The 4th Concerto was a different matter. For the first time in several years I heard a superb interpretation of the first movement, where the structure felt right, and everything fell logically, and most satisfactorily, into place. The question and answer of the short slow movement was dramatic and winsome by turns and gave way to a finale full of high jinx. This was a slightly old fashioned performance with a slowing down for the lyrical music in the first movement and an amount of rubato – sometimes not welcome, I have to admit. But it well worth the trip to Kensington Gore for this alone.

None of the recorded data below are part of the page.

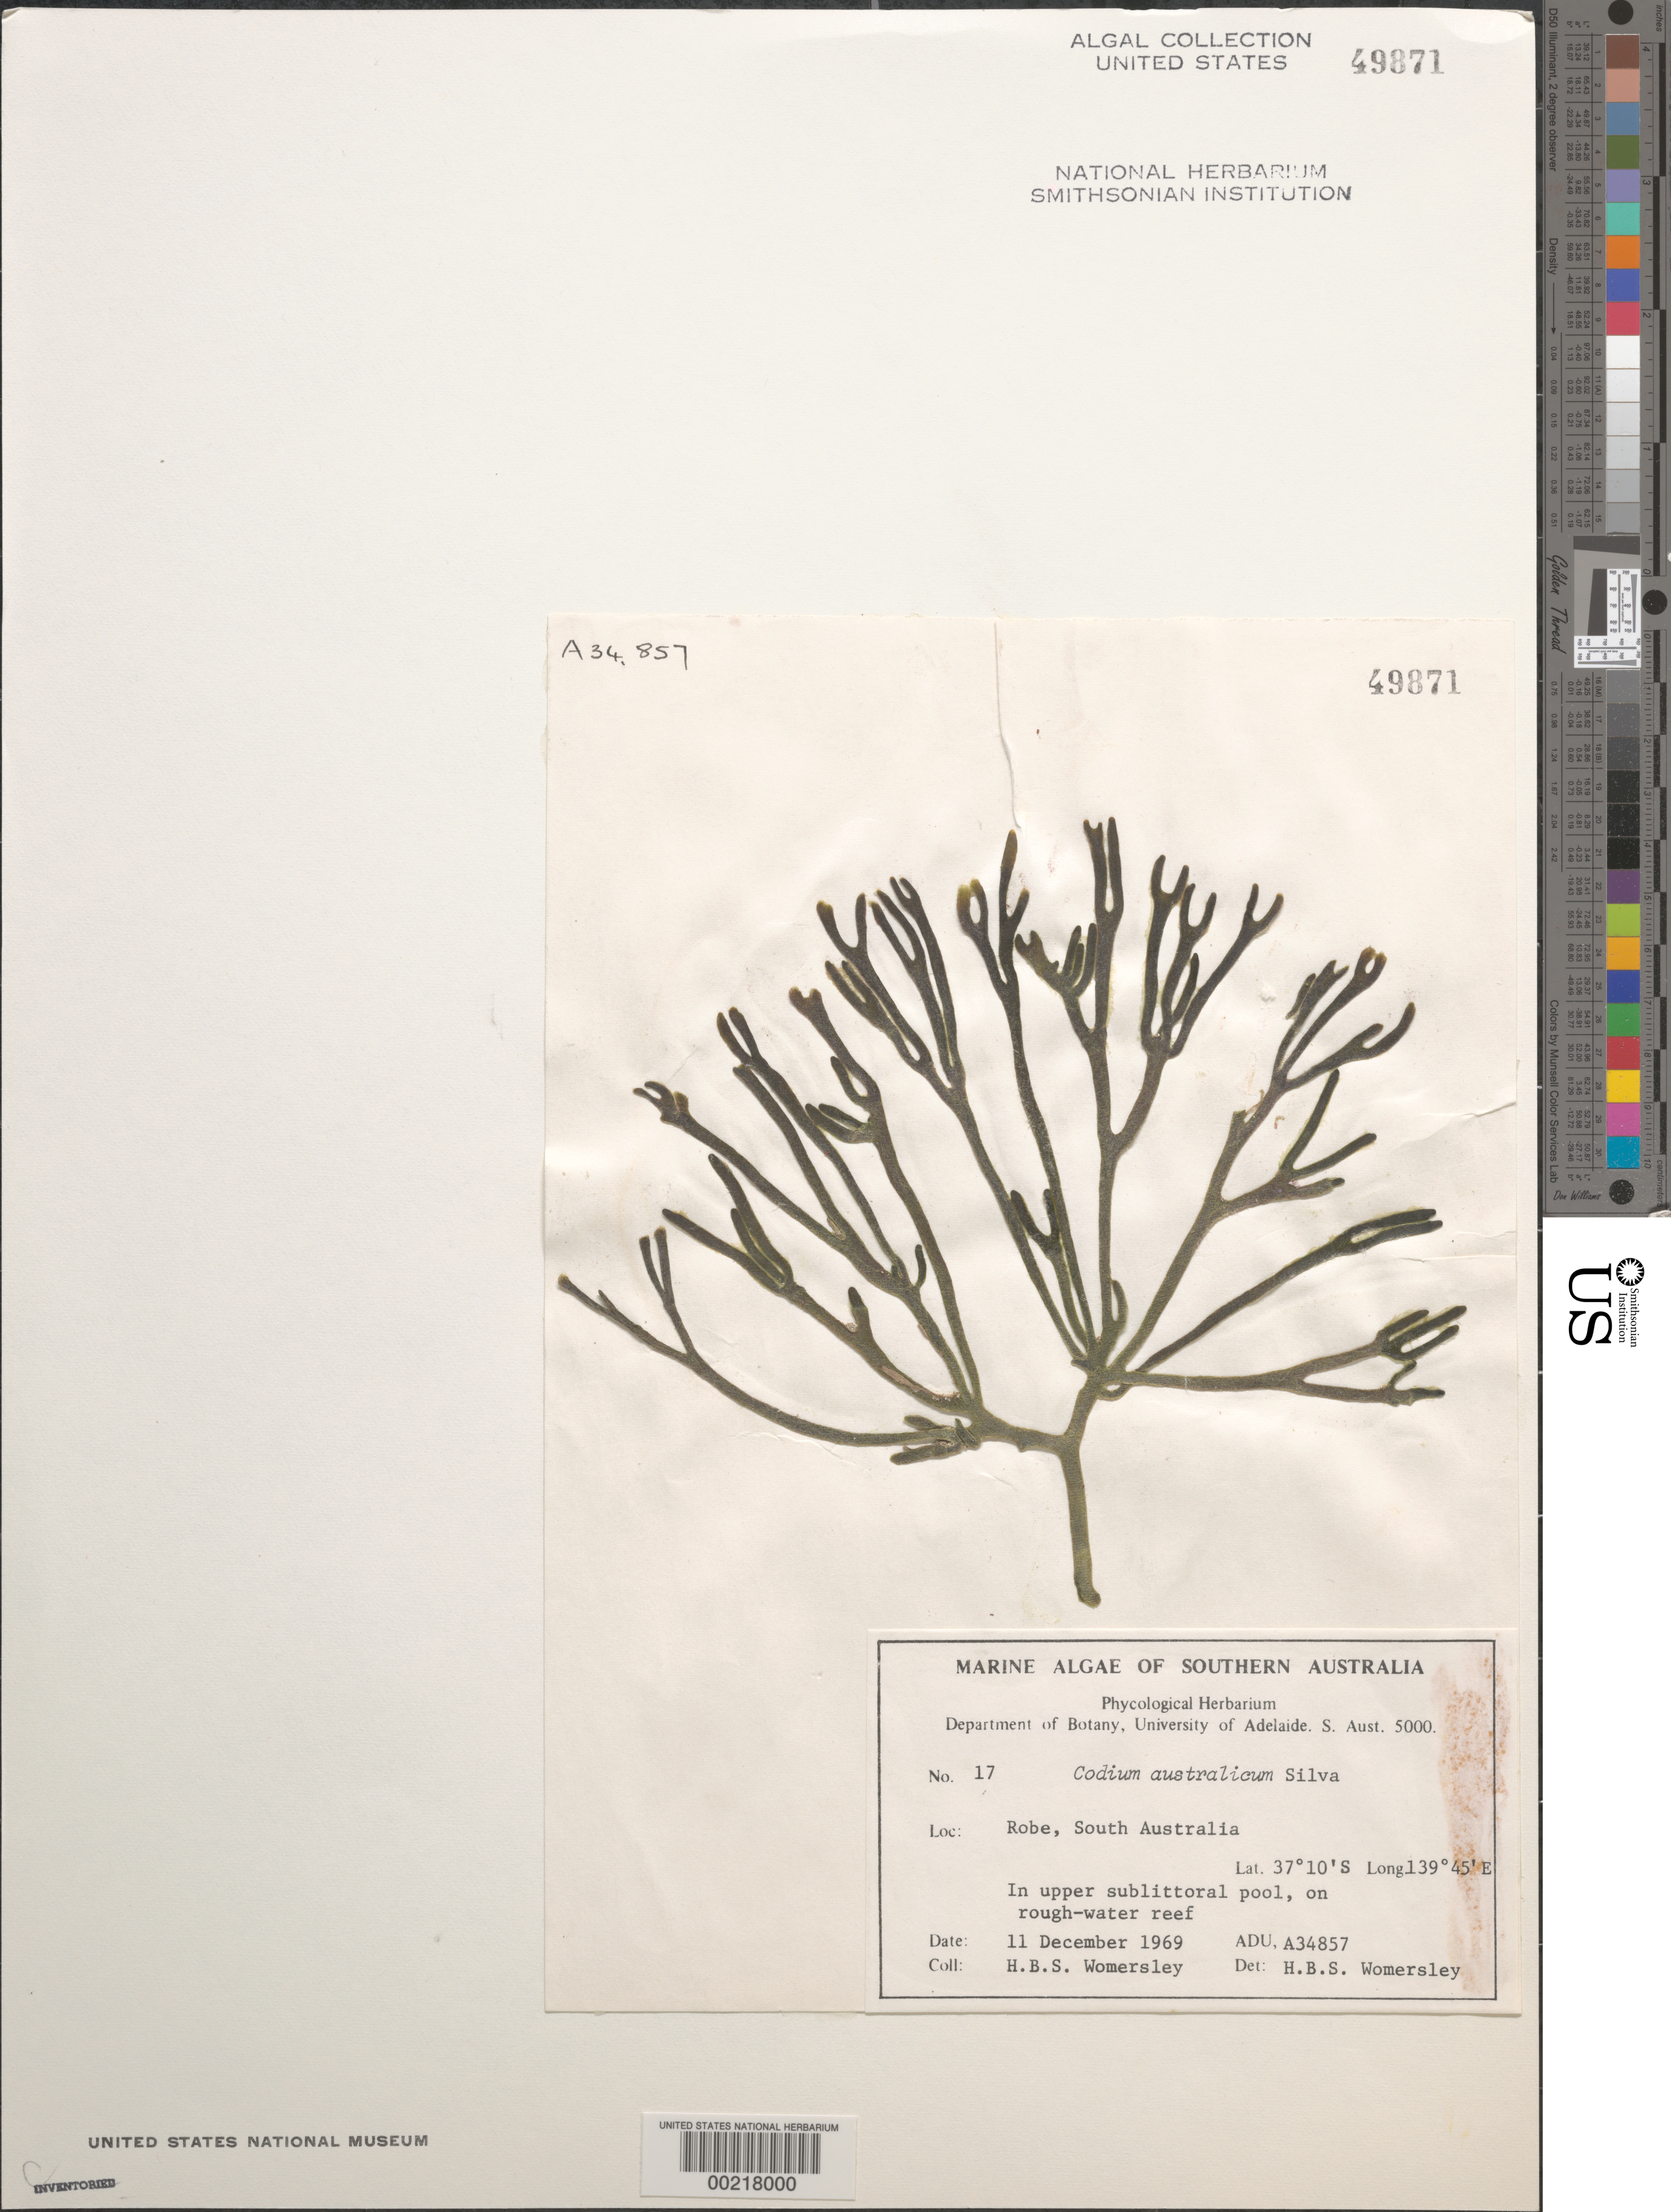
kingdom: Plantae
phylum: Chlorophyta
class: Ulvophyceae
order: Bryopsidales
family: Codiaceae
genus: Codium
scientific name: Codium australicum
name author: P.C. Silva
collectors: H. B. S. Womersley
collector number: ADU A34857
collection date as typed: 11 Dec 1969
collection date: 1969-12-11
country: Australia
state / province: South Australia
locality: Robe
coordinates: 37 10' S, 139 45' E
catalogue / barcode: US 49871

Great things are expected from Lewis, and on the strength of the later work he’s on the right path in terms of interpretation, but  perhaps he needs to work on the earlier piece for it is easy to  see the first concerto as a hang over from the Mozart period.  It isn’t, it’s the start of something new and therefore it needs more work. But Lewis is on the right track and to have the potential for a major Beethovenian in our midst is good news indeed.